Overall, it certainly is a *** route. It earns the "R" not because of the lack of placement opporunities but simply the impracticallity of bringing enough big gear. With about 10 #3 camelots, with which moving in the crack would be impossible, it would protect quite well. Having followed them once, I could probably lead the 12a and the 11d pitches, but the middle 2 "10" pitches -- not in this lifetime. For his efforts, Jim has perhaps one or two square inches of skin left on each of his forearms.

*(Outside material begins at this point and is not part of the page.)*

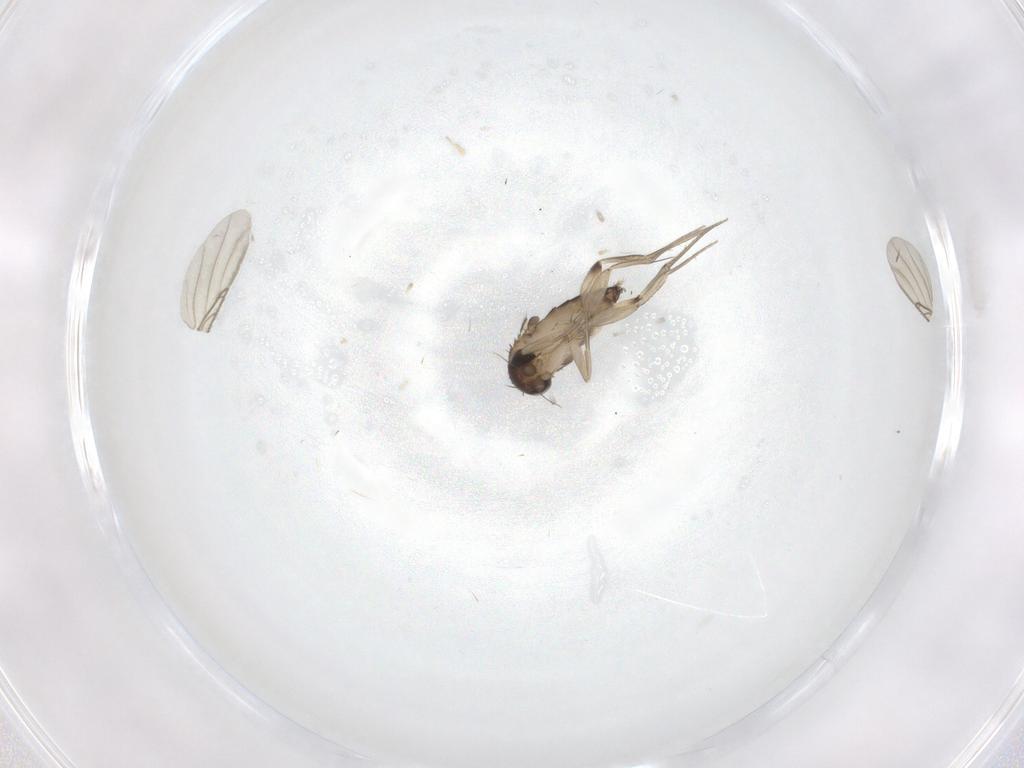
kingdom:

After showers (we thought these necessary as we didn't know whether we'd bushwacked through poison oak during the descent) and dinner we were in bed at 1:00. The next day the funniest moment came at about noon, when we were still sipping tea with breakfast and Jim said: "Come on, let's get moving before we lose momentum." We eventually headed to Lower Public Sanitation where I dogged through Final Cut, 12b, then Jim dogged through Black Fly, 13b. Back at the car, after a brief nap, Jim rallied so he could try his valley arch-nemesis, Mud Flats, 11d, as I was tired enough to agree to belay him. Unfortunately it was wet so it was off to dinner, packing for the West Face, and bed by 9:00.

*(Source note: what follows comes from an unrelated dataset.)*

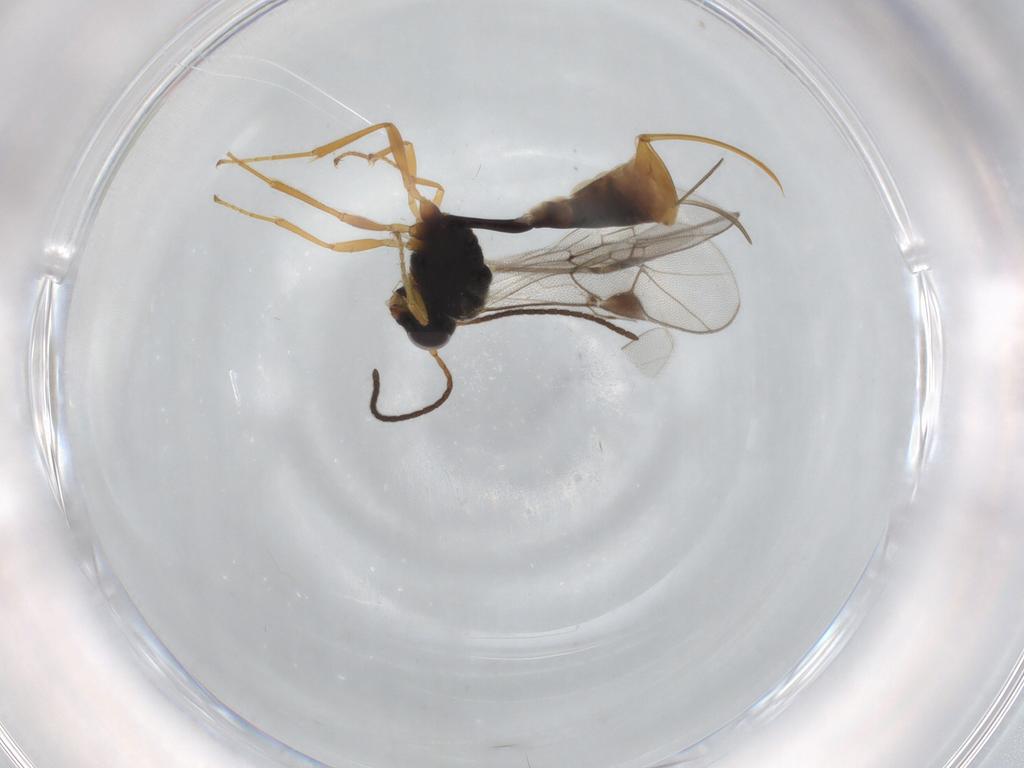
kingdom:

The alarm went off at 5:00 and quite frankly I hadn't even begun to recover from the mini-epic. I've always wanted to do the West Face and would like to be in condition to enjoy it, so I whimped out and it was back to sleep. (Presumably Jim's disappointment was nothing compared with not doing Mud Flats.) Later, we drove up to Taft Point to check out what may be the finest (certainly the most overhanging) face climbing in the valley. The exposure and climbing are incredible, not to mention the views of El Capitan, Yosemite Falls, and the Tuolumne high country. It's necessary to rap down to the starts, with mandatory clipping in as one goes to stay close enough to the rock. We stayed off the 12a/b and the 2 12bs, saving them for onsight attempts when fresh, and tried Notes From The Underground, 12b/c** several times, then Jim tried Dread and Freedom, 12d/13a** once, and we called it a day. My muscles told me the West Face would have been absolutely out of the question. (As did a session of jugging practice up one of the overhanging faces.) As fate would have it, a rain and thunder storm began around 6:00, making even Jim happy with the "whimp-out" decision.